Iran-Linked Hackers Pose as Journalists for Email Scam

A woman uses a laptop on April 3, 2019, in Abidjan. - According to the figures of the platform of the fight against cybercrime (PLCC) of the national police, nearly one hundred crooks of the internet, were arrested in 2018 in Ivory Coast, a country known for its scammers on …
ISSOUF SANOGO/AFP/Getty Images

A hacker group linked to the Iranian government, named Charming Kitten, has posed as journalists and attempted to trick victims into divulging passwords and other security information, Reuters reported on Wednesday.

Charming Kitten, whose criminal history dates back to around 2014, appears to primarily target academics and journalists of Iranian or Israeli extraction, or members of those professions whose work covers Iran extensively. Its operatives often impersonate real media figures who attempt to trick targets into logging onto suspicious websites to conduct online interviews, participate in webinars, or sign digital contracts.

Charming Kitten operatives have impersonated reporters for organizations such as CNN, the Wall Street Journal, and Germany’s Deutsche Welle. The group has pretended to represent Iranian media operations, or have simply invented false journalist identities.

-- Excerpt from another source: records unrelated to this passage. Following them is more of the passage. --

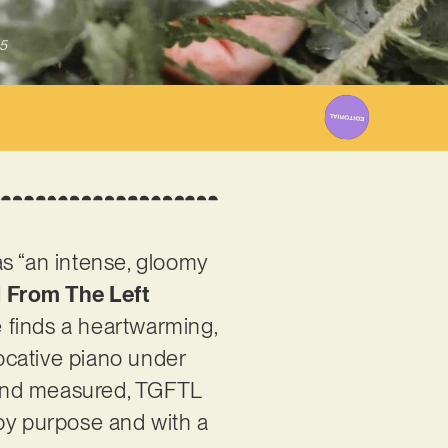
5
as “an intense, gloomy
l From The Left
e finds a heartwarming,
vocative piano under
 and measured, TGFTL
n by purpose and with a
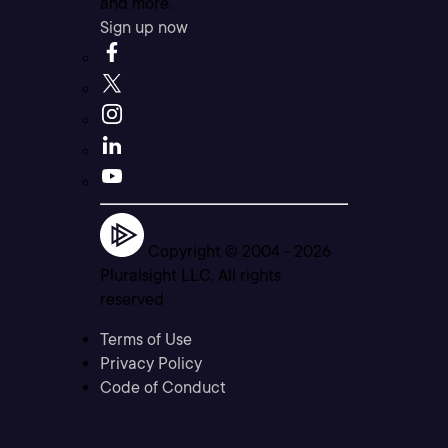
and more.
Sign up now
Copyright © 2004 -
2026
Pluralsight LLC. All rights
reserved
Terms of Use
Privacy Policy
Code of Conduct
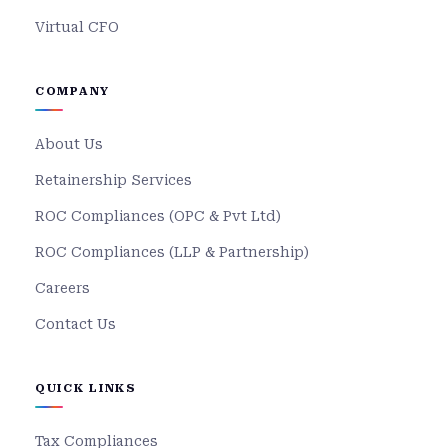
Virtual CFO
COMPANY
About Us
Retainership Services
ROC Compliances (OPC & Pvt Ltd)
ROC Compliances (LLP & Partnership)
Careers
Contact Us
QUICK LINKS
Tax Compliances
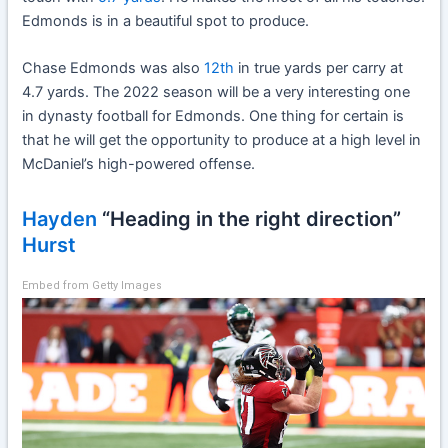
Edmonds is in a beautiful spot to produce.
Chase Edmonds was also
12th
in true yards per carry at
4.7 yards. The 2022 season will be a very interesting one
in dynasty football for Edmonds. One thing for certain is
that he will get the opportunity to produce at a high level in
McDaniel’s high-powered offense.
Hayden
“Heading in the right direction”
Hurst
Embed from Getty Images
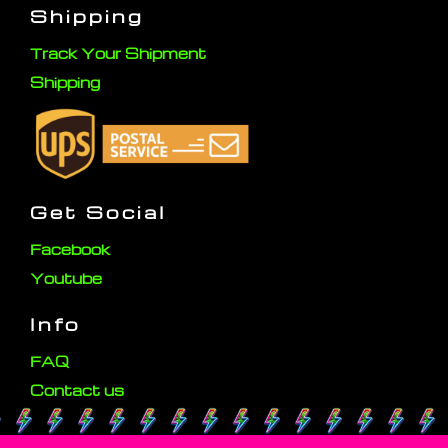
Shipping
Track Your Shipment
Shipping
Get Social
Facebook
Youtube
Info
FAQ
Contact us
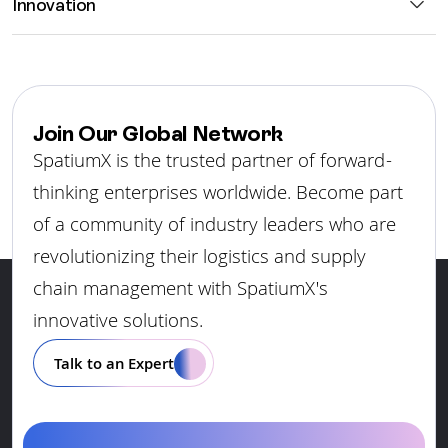
Innovation
Join Our Global Network
SpatiumX is the trusted partner of forward-
thinking enterprises worldwide. Become part
of a community of industry leaders who are
revolutionizing their logistics and supply
chain management with SpatiumX's
innovative solutions.
Talk to an Expert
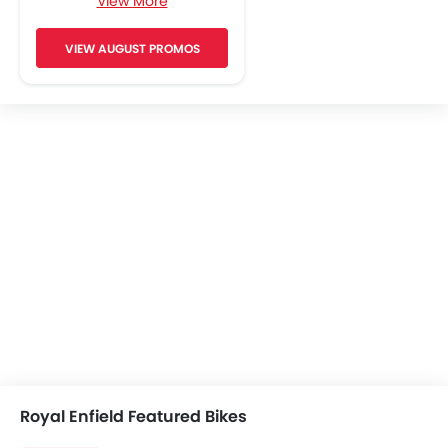
View More
Engine Check Warning
Side Reflectors
VIEW AUGUST PROMOS
Royal Enfield Featured Bikes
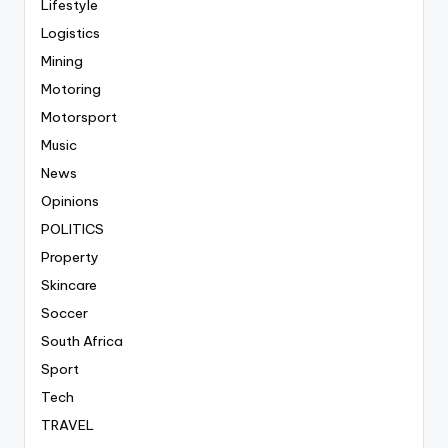
Lifestyle
Logistics
Mining
Motoring
Motorsport
Music
News
Opinions
POLITICS
Property
Skincare
Soccer
South Africa
Sport
Tech
TRAVEL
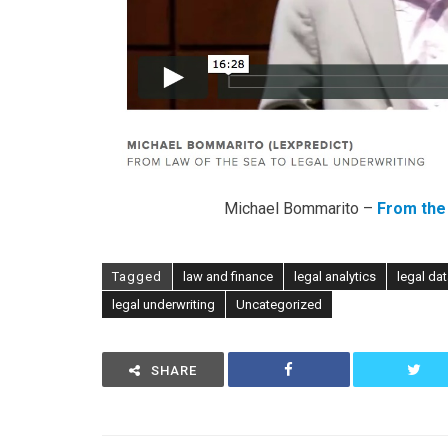
Michael Bommarito –
From the 
Tagged
law and finance
legal analytics
legal da
legal underwriting
Uncategorized
SHARE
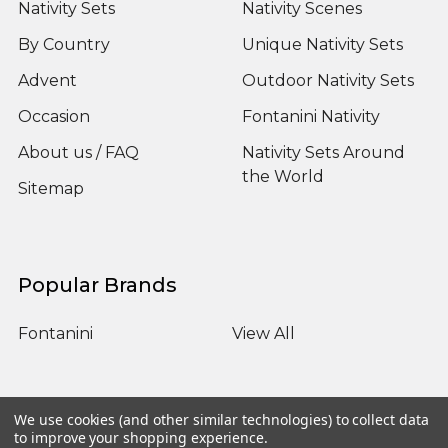
Nativity Sets
Nativity Scenes
By Country
Unique Nativity Sets
Advent
Outdoor Nativity Sets
Occasion
Fontanini Nativity
About us / FAQ
Nativity Sets Around
the World
Sitemap
Popular Brands
Fontanini
View All
We use cookies (and other similar technologies) to collect data
to improve your shopping experience.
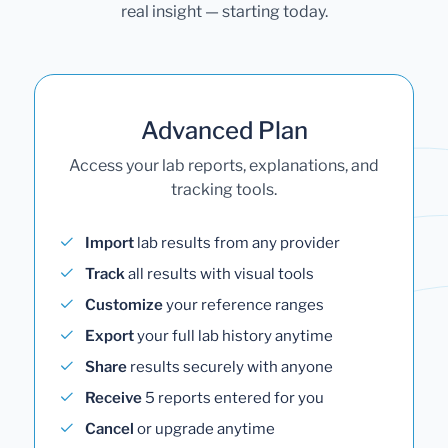
real insight — starting today.
Advanced Plan
Access your lab reports, explanations, and
tracking tools.
Import
lab results from any provider
Track
all results with visual tools
Customize
your reference ranges
Export
your full lab history anytime
Share
results securely with anyone
Receive
5 reports entered for you
Cancel
or upgrade anytime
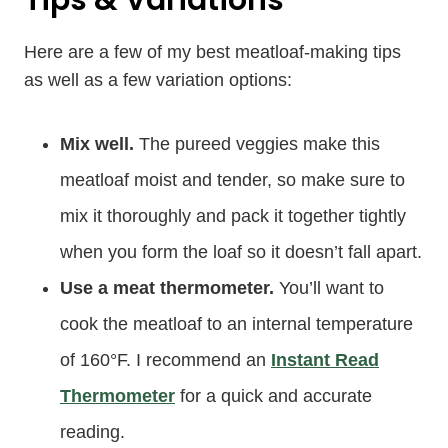
Here are a few of my best meatloaf-making tips
as well as a few variation options:
Mix well.
The pureed veggies make this
meatloaf moist and tender, so make sure to
mix it thoroughly and pack it together tightly
when you form the loaf so it doesn’t fall apart.
Use a meat thermometer.
You’ll want to
cook the meatloaf to an internal temperature
of 160°F. I recommend an
Instant Read
Thermometer
for a quick and accurate
reading.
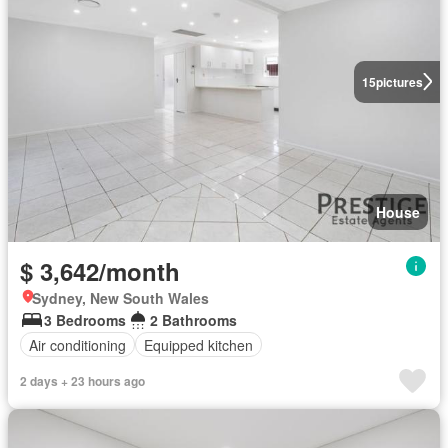
15
pictures
House
$ 3,642/month
Sydney, New South Wales
3 Bedrooms
2 Bathrooms
Air conditioning
Equipped kitchen
2 days + 23 hours ago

Would-be victims interviewed by Reuters and the Wall Street Journal described the hackers as “sloppy,” prone to buttering up their targets with wildly excessive flattery or making simple mistakes that suggest they did not research the subjects carefully before approaching them. 

The hacker group’s link to the Iranian government was established with the 2019 indictment of Behzad Mesri, who the FBI accused of working with three other Iranians to recruit a former U.S. Air Force intelligence specialist and defector named Monica Elfriede Witt as a spy. 

Mesri and his co-defendants were also accused of hacking attempts against current and former agents of the U.S. government, using information provided by Witt. Mesri was further accused of hacking cable television channel HBO and stealing unaired episodes of several programs, prompting prosecutors to crib a famous line from Game of Thrones and quip that “winter has come” for the Iranian hacker.

A report from Israel’s ClearSky Cybersecurity corporation in late 2017 described Mesri as a contractor for the Iranian military. The report cited social media posts made under his hacker alias, Skote Vahshat, that suggested he was a member of Charming Kitten as well as a higher-profile cyber gang called the Turk Black Hat Security Team.

Cybersecurity analysts believe the Charming Kitten hackers work as contractors for Iranian intelligence, rather than being fully sworn-in officers of the Islamic Revolutionary Guard Corps (IRGC). The group works under several other aliases, including Phosphorus, Ajax Security Team, and NewsBeef. Like Mesri, some members appear to work with other hacking groups in addition to the Charming Kitten operation.

As with Mesri’s HBO hack, some of their operations look like side hustles intended to line their pockets, rather than Iranian intelligence operations. They have dabbled in all sorts of cybercrime, using everything from emails to test messages, impersonating everyone from friends of their targets to security agents working for big social media companies. 

Charming Kitten has a long history of going after cyber-security researchers, including the aforementioned ClearSky. In late 2019, the group is believed to have tried hacking an email account used by U.S. President Donald Trump’s re-election campaign.

Their attacks often have the same clumsy style noticed by the latest round of intended victims. On one occasion, Charming Kitten operatives claimed to be an attractive female journalist eager to send photos of herself to intelligence agents before offering them an interview, provided they disabled all of their antivirus software so they could view the photos.